• [ACTIVITY]: Pictures are to be left out, and the rest of the records reproduced exactly.

....

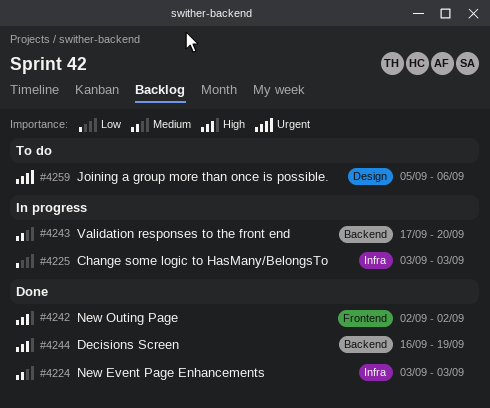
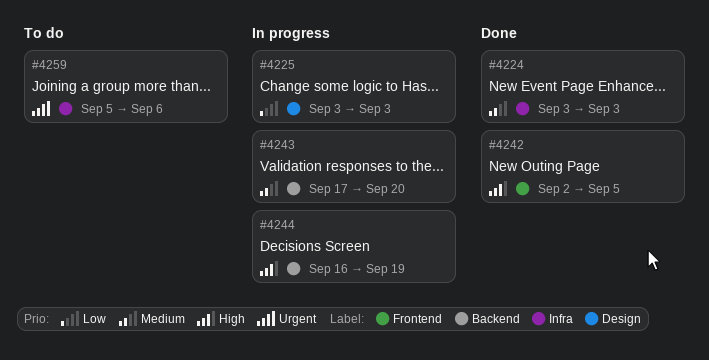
#4225, label: Infra -> Design
#4242, due: Sep 2 -> Sep 5
#4244, status: Done -> In progress
#4259, label: Design -> Infra

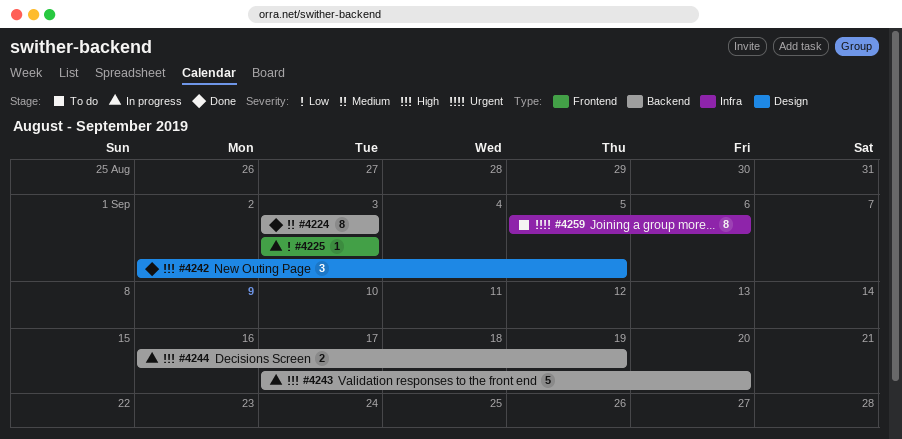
#4224, label: Infra -> Backend
#4225, label: Design -> Frontend
#4242, label: Frontend -> Design
#4243, priority: Medium -> High

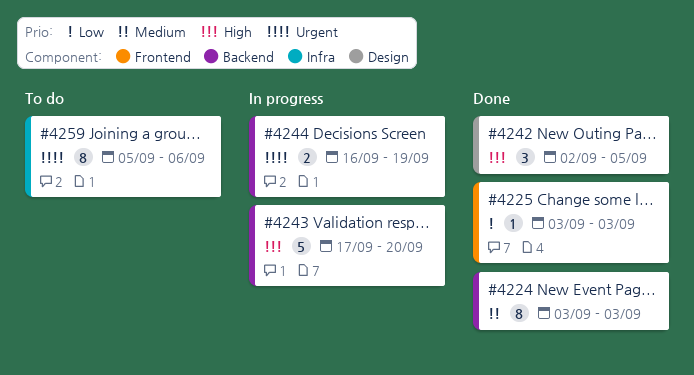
#4225, status: In progress -> Done
#4244, priority: High -> Urgent

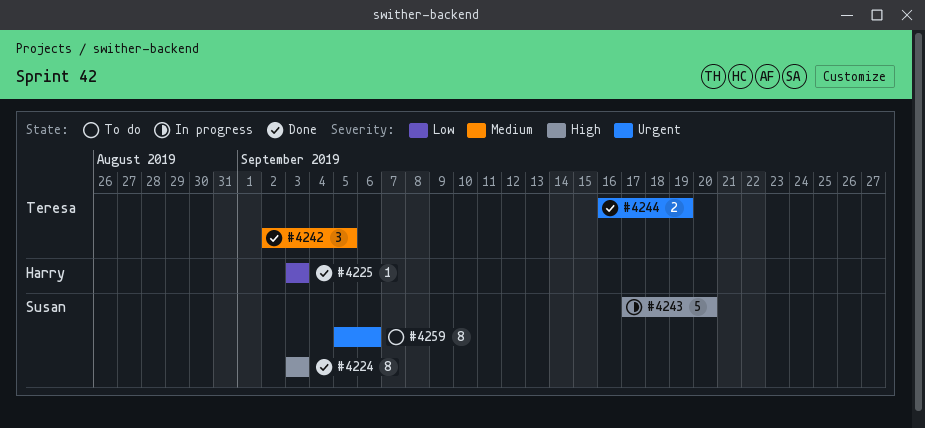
#4224, priority: Medium -> High
#4242, priority: High -> Medium
#4244, status: In progress -> Done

....

• [RESPONSE TO THE EXERCISE]:
#4225, label: Infra -> Design
#4242, due: Sep 2 -> Sep 5
#4244, status: Done -> In progress
#4259, label: Design -> Infra

#4224, label: Infra -> Backend
#4225, label: Design -> Frontend
#4242, label: Frontend -> Design
#4243, priority: Medium -> High

#4225, status: In progress -> Done
#4244, priority: High -> Urgent

#4224, priority: Medium -> High
#4242, priority: High -> Medium
#4244, status: In progress -> Done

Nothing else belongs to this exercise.